Now that you know when the sled begins to slide, you can determine the time it will start to tip using Fig. 2.

From this diagram, you can apply Newton’s second law in the x and y directions and sum moments about any point. If you choose to take moments about G, you find

\stackrel{+}{\rightarrow} \Sigma F_x=m \bar{a}_x: \quad k\left(t  –  t_0\right)  –  \mu_k N=m \bar{a}                       (2)

+\uparrow \Sigma F_y=m \bar{a}_y:                  \quad N-m g=0                       (3)

+\circlearrowleft \Sigma M_G=\bar{I} \alpha:            \quad N d-\mu_k N b  –  k\left(t  –  t_0\right) c=0                       (4)

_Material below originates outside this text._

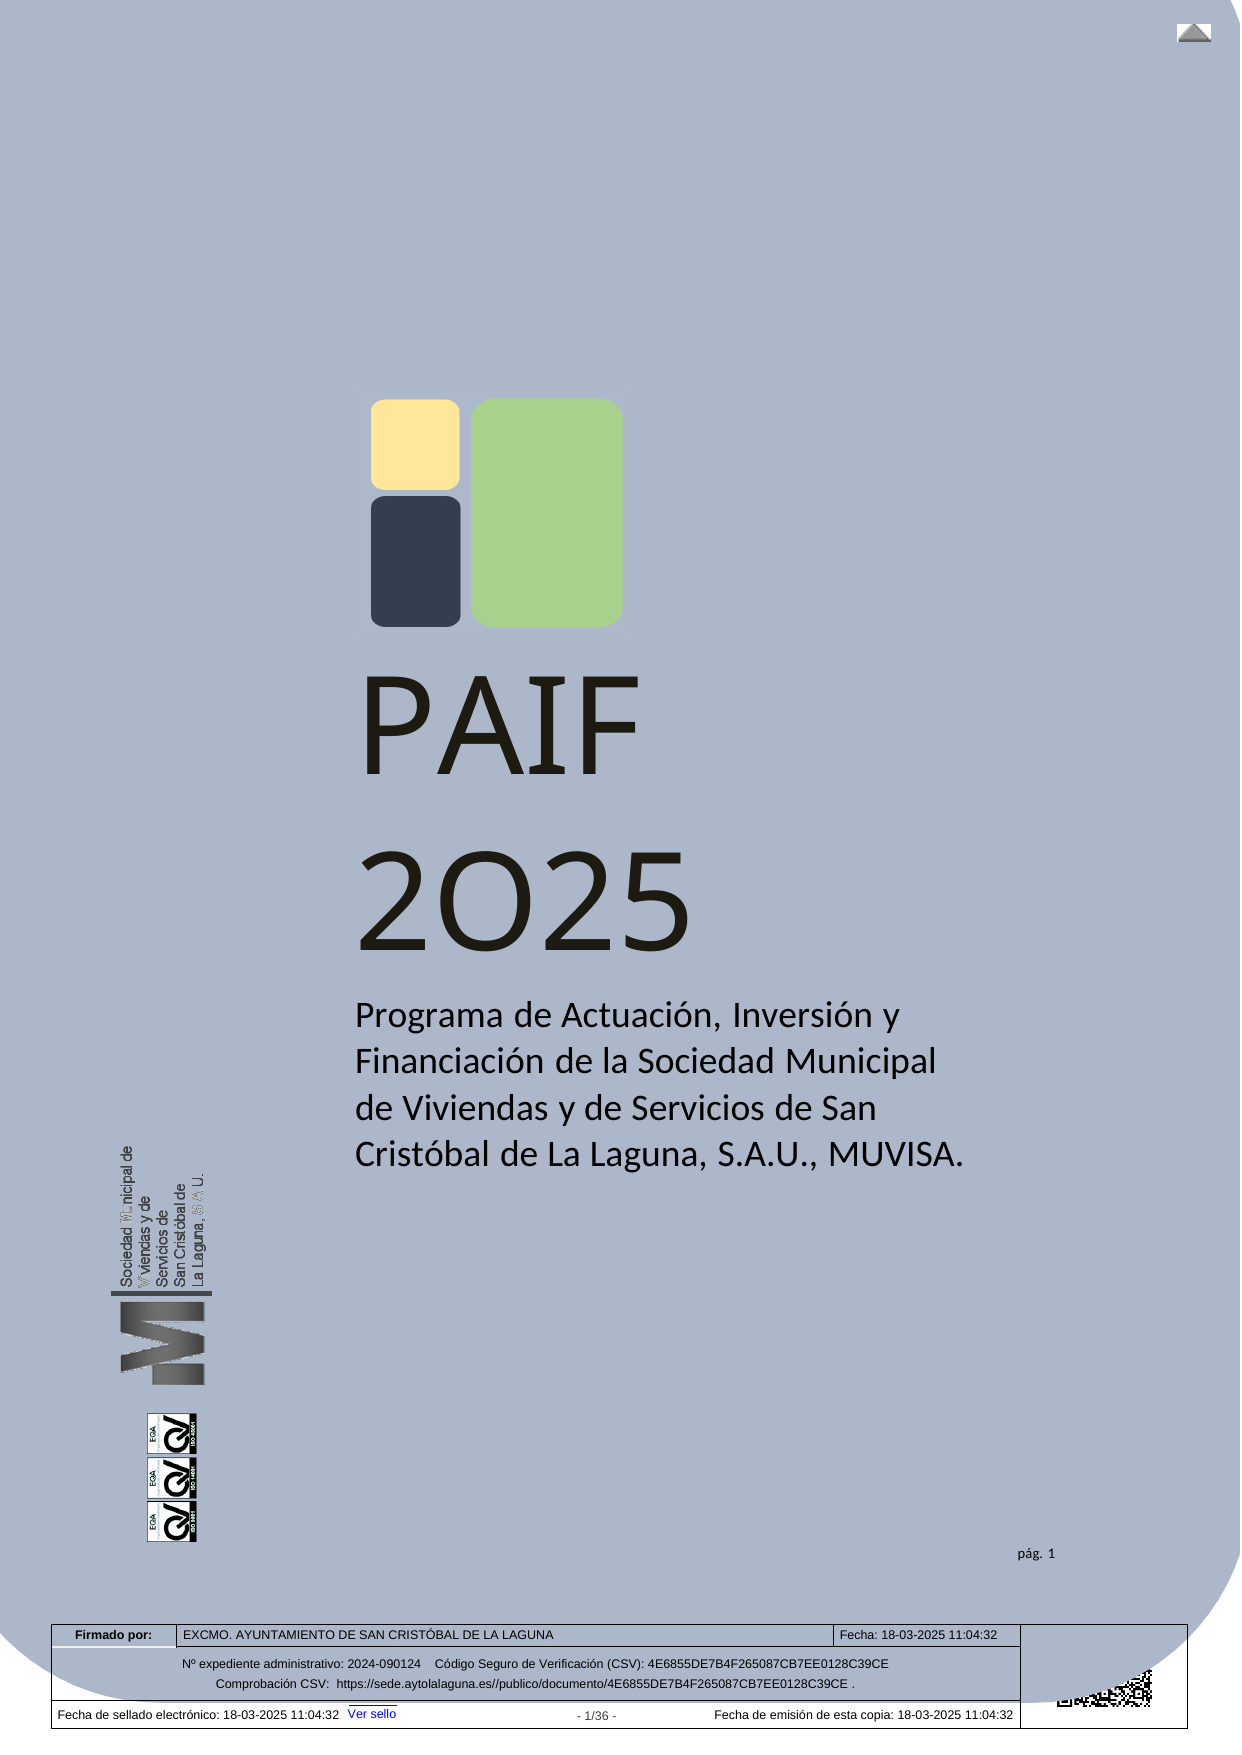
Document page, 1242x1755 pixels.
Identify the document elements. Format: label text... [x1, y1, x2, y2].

table_cell Fecha de sellado electrónico: 18-03-2025 11:04:32 Ver sello - 1/36 - Fecha de emisión de esta copia: 18-03-2025 11:04:32 [52, 1701, 1020, 1728]
table_header [1021, 1641, 1187, 1728]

Solving Eqs. (1), (2), (3), and (4) for   t_0, t, N, \bar{a},  you find N = mg,  t_0=\mu_s m g / k  and

\begin{gathered}t=\frac{m g\left(d  +  c \mu_s  –  b \mu_k\right)}{k c} \\\bar{a}=\frac{g\left(d  –  c \mu_k-b \mu_k\right)}{c}\end{gathered}

REFLECT and THINK: Rather than taking moments about G, you could have chosen any other point. For example, for moments about A, you have

+\circlearrowleft \Sigma M_A=\bar{I} \alpha  +  m \bar{a} d: \quad m g d  –  k\left(t  –  t_0\right)(b  +  c)=-m \bar{a} b

Using this equation rather than Eq. (4) will give you the same answer. To check the assumption that the sled slides before it tips, you would need to use Fig. 1 and show that both  N_A  and  N_B  are positive for the given value of   P=k t_0.